- [AIM OF THE EXERCISE]: Repeat every record word for word and omit the images.

- [DATA TO PROCESS]:
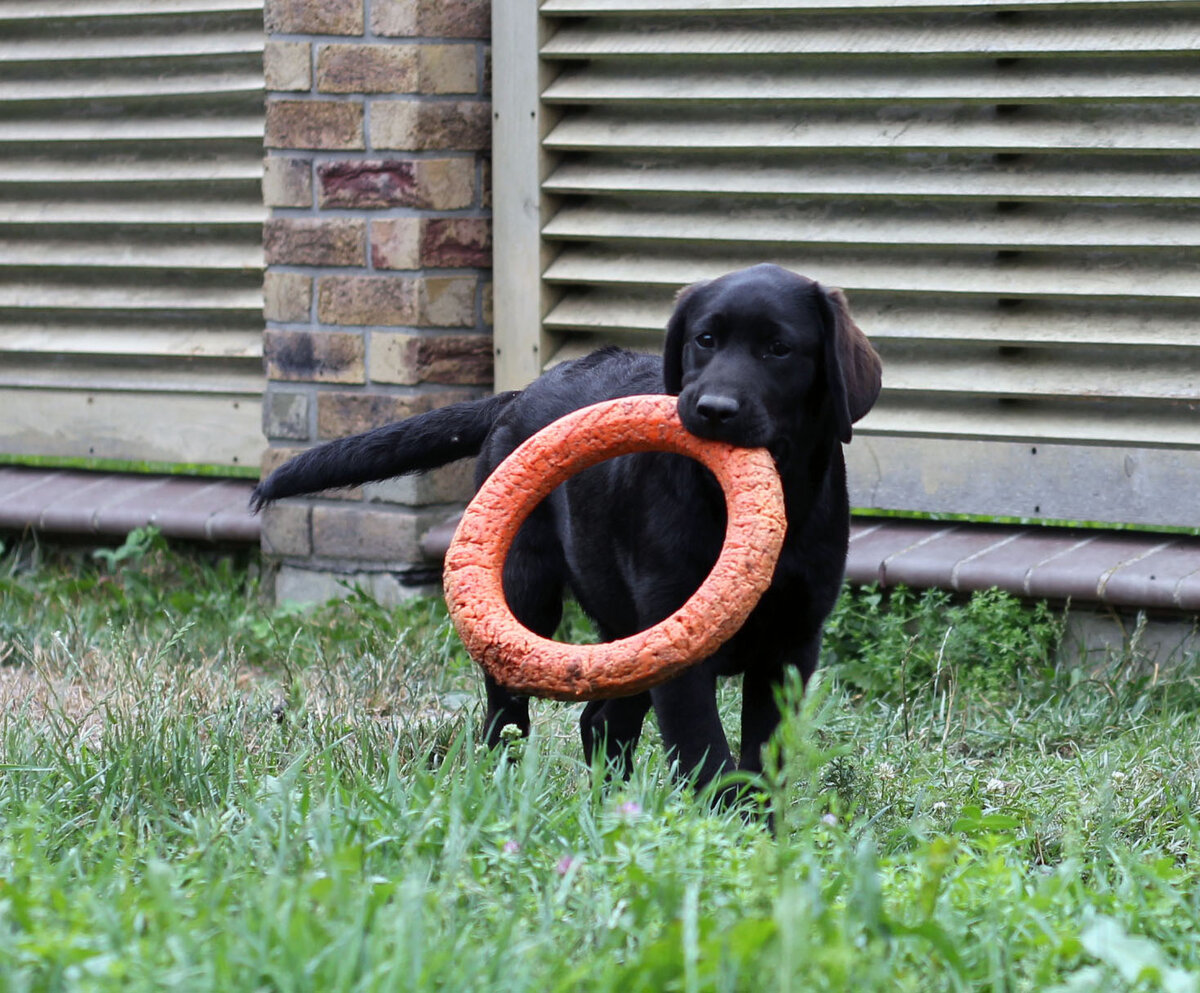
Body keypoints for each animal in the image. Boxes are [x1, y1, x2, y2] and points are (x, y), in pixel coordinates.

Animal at [253, 263, 888, 791]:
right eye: (704, 340)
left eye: (779, 349)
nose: (712, 410)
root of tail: (518, 394)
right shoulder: (677, 642)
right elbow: (705, 753)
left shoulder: (790, 646)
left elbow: (762, 760)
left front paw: (762, 838)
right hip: (527, 593)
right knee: (510, 716)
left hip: (624, 633)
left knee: (600, 721)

- [EXERCISE RESPONSE]:
Body keypoints for each animal in the image. Boxes are [x1, y1, x2, y2] and points are (x, y), in pixel coordinates.

Animal at [253, 263, 888, 791]:
right eye: (704, 340)
left eye: (779, 349)
nose: (712, 410)
root of tail: (518, 394)
right shoulder: (677, 642)
right elbow: (705, 753)
left shoulder: (790, 646)
left elbow: (762, 760)
left front paw: (762, 838)
right hip: (527, 593)
right knee: (510, 716)
left hip: (624, 633)
left knee: (600, 721)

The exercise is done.